PROVIDED RECORDS Block Start
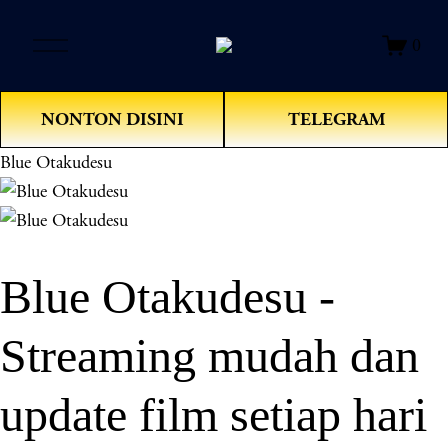
O
0
p
e
n
NONTON DISINI
TELEGRAM
M
e
Blue Otakudesu
n
u
Blue Otakudesu -
Streaming mudah dan
update film setiap hari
PROVIDED RECORDS Block End
[EXERCISE BRIEF]
Repeat the records above exactly, omitting every picture.

[RESULT OF THE TASK]
O
0
p
e
n
NONTON DISINI
TELEGRAM
M
e
Blue Otakudesu
n
u
Blue Otakudesu -
Streaming mudah dan
update film setiap hari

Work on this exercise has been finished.